**Data for this task:**
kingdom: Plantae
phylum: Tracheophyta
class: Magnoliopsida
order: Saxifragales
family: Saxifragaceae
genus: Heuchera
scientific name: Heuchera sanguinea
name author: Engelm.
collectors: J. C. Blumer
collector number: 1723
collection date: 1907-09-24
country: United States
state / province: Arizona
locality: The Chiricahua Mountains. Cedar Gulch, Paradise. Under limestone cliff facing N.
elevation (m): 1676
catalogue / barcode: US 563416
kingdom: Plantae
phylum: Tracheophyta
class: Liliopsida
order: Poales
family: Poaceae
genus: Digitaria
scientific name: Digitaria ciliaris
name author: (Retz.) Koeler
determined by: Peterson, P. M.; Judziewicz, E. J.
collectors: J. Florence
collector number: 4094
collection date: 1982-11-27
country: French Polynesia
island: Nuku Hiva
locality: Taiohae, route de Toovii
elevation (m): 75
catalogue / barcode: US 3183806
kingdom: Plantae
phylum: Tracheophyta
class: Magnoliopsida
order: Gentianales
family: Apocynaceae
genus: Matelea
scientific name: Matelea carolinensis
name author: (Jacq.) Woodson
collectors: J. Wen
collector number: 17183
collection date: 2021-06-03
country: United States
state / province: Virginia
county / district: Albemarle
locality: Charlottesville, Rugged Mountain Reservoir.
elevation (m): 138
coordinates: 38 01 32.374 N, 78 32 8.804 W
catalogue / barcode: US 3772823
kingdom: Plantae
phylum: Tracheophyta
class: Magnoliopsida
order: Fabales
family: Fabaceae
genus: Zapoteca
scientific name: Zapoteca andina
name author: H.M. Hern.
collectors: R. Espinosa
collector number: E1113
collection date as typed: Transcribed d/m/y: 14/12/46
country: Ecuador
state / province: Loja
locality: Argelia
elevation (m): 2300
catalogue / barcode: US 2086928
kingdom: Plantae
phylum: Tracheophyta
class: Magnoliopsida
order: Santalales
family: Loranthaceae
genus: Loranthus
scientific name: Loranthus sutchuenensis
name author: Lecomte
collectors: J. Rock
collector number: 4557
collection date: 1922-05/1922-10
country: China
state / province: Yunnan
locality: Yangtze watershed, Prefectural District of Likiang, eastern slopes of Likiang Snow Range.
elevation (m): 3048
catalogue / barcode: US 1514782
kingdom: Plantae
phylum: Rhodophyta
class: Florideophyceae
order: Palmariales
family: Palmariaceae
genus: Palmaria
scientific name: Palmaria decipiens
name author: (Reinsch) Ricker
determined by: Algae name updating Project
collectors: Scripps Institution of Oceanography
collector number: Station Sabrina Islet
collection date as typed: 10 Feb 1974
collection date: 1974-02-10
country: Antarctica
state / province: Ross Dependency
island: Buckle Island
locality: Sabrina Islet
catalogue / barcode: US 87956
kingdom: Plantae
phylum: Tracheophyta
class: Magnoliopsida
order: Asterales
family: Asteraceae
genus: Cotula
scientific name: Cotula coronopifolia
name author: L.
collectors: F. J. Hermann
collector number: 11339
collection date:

**Your instructions:** Reproduce all of the rows above, character for character, with no changes.

**Result of the exercise:**
kingdom: Plantae
phylum: Tracheophyta
class: Magnoliopsida
order: Saxifragales
family: Saxifragaceae
genus: Heuchera
scientific name: Heuchera sanguinea
name author: Engelm.
collectors: J. C. Blumer
collector number: 1723
collection date: 1907-09-24
country: United States
state / province: Arizona
locality: The Chiricahua Mountains. Cedar Gulch, Paradise. Under limestone cliff facing N.
elevation (m): 1676
catalogue / barcode: US 563416
kingdom: Plantae
phylum: Tracheophyta
class: Liliopsida
order: Poales
family: Poaceae
genus: Digitaria
scientific name: Digitaria ciliaris
name author: (Retz.) Koeler
determined by: Peterson, P. M.; Judziewicz, E. J.
collectors: J. Florence
collector number: 4094
collection date: 1982-11-27
country: French Polynesia
island: Nuku Hiva
locality: Taiohae, route de Toovii
elevation (m): 75
catalogue / barcode: US 3183806
kingdom: Plantae
phylum: Tracheophyta
class: Magnoliopsida
order: Gentianales
family: Apocynaceae
genus: Matelea
scientific name: Matelea carolinensis
name author: (Jacq.) Woodson
collectors: J. Wen
collector number: 17183
collection date: 2021-06-03
country: United States
state / province: Virginia
county / district: Albemarle
locality: Charlottesville, Rugged Mountain Reservoir.
elevation (m): 138
coordinates: 38 01 32.374 N, 78 32 8.804 W
catalogue / barcode: US 3772823
kingdom: Plantae
phylum: Tracheophyta
class: Magnoliopsida
order: Fabales
family: Fabaceae
genus: Zapoteca
scientific name: Zapoteca andina
name author: H.M. Hern.
collectors: R. Espinosa
collector number: E1113
collection date as typed: Transcribed d/m/y: 14/12/46
country: Ecuador
state / province: Loja
locality: Argelia
elevation (m): 2300
catalogue / barcode: US 2086928
kingdom: Plantae
phylum: Tracheophyta
class: Magnoliopsida
order: Santalales
family: Loranthaceae
genus: Loranthus
scientific name: Loranthus sutchuenensis
name author: Lecomte
collectors: J. Rock
collector number: 4557
collection date: 1922-05/1922-10
country: China
state / province: Yunnan
locality: Yangtze watershed, Prefectural District of Likiang, eastern slopes of Likiang Snow Range.
elevation (m): 3048
catalogue / barcode: US 1514782
kingdom: Plantae
phylum: Rhodophyta
class: Florideophyceae
order: Palmariales
family: Palmariaceae
genus: Palmaria
scientific name: Palmaria decipiens
name author: (Reinsch) Ricker
determined by: Algae name updating Project
collectors: Scripps Institution of Oceanography
collector number: Station Sabrina Islet
collection date as typed: 10 Feb 1974
collection date: 1974-02-10
country: Antarctica
state / province: Ross Dependency
island: Buckle Island
locality: Sabrina Islet
catalogue / barcode: US 87956
kingdom: Plantae
phylum: Tracheophyta
class: Magnoliopsida
order: Asterales
family: Asteraceae
genus: Cotula
scientific name: Cotula coronopifolia
name author: L.
collectors: F. J. Hermann
collector number: 11339
collection date:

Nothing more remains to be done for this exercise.